Copy the stretch of the records from the line containing "median 4, box 2 to 5, whiskers 1 to 5" through the line containing "What is the total value across all series at Burglary?", including both of those lines, reproducing it verbatim.
[Opening Exercise materials section]
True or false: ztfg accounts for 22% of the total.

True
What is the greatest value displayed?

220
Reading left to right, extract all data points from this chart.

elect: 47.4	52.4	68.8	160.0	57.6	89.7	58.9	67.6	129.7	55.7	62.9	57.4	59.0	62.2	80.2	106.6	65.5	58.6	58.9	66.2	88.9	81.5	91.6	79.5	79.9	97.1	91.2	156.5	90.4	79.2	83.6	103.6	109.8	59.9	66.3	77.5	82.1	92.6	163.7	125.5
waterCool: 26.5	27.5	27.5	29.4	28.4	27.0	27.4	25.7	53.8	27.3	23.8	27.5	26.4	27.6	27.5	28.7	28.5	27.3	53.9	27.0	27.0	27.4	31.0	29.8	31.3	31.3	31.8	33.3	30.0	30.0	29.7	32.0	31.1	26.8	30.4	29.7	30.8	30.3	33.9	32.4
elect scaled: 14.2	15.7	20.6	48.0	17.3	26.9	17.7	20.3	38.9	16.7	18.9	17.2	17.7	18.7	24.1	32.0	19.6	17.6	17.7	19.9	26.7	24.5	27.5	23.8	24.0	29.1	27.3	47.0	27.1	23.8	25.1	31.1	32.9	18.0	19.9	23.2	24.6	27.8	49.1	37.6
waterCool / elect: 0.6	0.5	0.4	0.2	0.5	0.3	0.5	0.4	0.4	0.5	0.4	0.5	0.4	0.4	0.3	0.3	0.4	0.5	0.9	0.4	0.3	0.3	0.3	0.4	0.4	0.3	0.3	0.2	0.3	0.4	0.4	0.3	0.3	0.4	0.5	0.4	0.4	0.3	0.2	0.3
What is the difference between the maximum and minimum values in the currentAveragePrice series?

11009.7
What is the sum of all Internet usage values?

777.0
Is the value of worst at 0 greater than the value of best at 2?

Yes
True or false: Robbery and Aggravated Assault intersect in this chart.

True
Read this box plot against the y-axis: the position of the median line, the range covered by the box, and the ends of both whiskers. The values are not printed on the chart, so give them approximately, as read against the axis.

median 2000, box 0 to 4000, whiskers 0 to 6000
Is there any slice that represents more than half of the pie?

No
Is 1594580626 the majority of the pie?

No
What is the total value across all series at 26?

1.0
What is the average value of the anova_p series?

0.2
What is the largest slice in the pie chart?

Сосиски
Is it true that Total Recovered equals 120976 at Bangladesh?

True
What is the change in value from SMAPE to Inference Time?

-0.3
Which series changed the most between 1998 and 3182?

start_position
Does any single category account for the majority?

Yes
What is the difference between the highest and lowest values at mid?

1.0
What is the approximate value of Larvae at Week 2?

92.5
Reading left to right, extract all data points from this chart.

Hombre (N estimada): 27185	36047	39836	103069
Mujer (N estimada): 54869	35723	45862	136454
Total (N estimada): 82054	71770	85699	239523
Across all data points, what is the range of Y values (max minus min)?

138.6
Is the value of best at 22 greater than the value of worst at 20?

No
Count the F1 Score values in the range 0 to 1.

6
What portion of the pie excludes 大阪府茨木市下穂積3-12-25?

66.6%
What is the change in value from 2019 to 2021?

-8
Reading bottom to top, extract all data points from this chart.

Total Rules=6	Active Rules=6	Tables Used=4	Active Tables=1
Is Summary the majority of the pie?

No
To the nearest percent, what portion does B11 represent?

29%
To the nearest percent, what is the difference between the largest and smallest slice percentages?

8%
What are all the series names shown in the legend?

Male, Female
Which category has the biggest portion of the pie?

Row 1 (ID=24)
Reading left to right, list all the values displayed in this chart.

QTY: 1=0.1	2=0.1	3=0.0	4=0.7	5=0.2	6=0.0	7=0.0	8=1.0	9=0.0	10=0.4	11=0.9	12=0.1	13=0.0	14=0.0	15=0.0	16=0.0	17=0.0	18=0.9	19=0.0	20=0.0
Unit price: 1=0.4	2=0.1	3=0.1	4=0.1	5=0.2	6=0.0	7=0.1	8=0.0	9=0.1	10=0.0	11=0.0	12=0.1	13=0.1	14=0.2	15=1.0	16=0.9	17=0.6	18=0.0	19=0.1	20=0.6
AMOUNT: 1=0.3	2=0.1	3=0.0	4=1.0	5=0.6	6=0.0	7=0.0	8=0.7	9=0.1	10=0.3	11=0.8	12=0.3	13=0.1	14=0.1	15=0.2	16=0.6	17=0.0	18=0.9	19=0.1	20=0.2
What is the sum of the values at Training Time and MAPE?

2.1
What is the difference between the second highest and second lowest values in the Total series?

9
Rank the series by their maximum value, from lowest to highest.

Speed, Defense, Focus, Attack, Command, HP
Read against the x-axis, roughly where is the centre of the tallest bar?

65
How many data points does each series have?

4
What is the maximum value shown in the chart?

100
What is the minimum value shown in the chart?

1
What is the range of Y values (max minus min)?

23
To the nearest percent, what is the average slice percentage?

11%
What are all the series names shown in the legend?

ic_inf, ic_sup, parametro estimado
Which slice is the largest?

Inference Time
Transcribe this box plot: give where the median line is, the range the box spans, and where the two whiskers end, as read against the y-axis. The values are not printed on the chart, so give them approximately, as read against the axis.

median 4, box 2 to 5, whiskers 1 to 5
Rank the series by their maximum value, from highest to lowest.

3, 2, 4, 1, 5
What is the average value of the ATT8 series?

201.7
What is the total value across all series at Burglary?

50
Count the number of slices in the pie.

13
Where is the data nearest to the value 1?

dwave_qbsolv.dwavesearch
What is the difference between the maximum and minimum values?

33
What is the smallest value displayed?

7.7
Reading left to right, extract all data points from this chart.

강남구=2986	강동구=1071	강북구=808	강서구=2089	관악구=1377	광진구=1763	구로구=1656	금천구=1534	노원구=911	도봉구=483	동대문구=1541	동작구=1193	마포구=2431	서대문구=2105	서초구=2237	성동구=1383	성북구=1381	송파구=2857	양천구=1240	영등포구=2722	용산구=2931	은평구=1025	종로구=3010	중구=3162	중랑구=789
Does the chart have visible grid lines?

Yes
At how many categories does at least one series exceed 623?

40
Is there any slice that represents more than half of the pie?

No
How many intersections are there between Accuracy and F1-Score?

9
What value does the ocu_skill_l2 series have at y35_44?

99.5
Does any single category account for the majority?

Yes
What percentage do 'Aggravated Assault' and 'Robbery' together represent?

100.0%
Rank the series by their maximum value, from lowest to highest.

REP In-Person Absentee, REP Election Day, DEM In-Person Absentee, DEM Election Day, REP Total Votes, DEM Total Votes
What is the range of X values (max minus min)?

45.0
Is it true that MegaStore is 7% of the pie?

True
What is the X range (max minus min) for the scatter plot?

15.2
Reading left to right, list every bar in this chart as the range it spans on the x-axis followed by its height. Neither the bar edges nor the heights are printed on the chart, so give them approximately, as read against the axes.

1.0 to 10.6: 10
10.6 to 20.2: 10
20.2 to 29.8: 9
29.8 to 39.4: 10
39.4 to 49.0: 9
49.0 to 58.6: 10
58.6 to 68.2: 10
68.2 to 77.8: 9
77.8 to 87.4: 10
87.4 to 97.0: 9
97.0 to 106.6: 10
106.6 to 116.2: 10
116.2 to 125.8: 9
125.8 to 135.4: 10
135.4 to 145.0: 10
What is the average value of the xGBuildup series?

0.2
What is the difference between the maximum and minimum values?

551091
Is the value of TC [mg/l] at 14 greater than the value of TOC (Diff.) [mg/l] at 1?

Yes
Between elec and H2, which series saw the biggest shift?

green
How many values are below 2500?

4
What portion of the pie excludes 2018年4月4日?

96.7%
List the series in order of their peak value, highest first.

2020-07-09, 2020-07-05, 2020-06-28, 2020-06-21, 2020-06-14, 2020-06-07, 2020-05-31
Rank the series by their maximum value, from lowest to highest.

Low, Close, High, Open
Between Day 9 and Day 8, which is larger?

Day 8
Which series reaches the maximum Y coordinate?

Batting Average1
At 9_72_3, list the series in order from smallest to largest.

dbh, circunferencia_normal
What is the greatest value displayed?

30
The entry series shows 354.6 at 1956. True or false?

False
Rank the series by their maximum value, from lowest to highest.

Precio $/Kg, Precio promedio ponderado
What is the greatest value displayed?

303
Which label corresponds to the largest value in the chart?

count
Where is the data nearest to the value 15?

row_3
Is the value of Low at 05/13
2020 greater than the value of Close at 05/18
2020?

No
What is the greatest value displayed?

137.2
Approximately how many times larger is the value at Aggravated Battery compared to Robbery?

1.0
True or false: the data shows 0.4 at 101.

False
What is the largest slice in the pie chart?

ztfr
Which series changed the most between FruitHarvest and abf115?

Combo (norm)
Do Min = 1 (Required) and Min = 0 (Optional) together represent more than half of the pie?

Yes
[Closing Exercise materials section]
Task result =>
median 4, box 2 to 5, whiskers 1 to 5
Rank the series by their maximum value, from highest to lowest.

3, 2, 4, 1, 5
What is the average value of the ATT8 series?

201.7
What is the total value across all series at Burglary?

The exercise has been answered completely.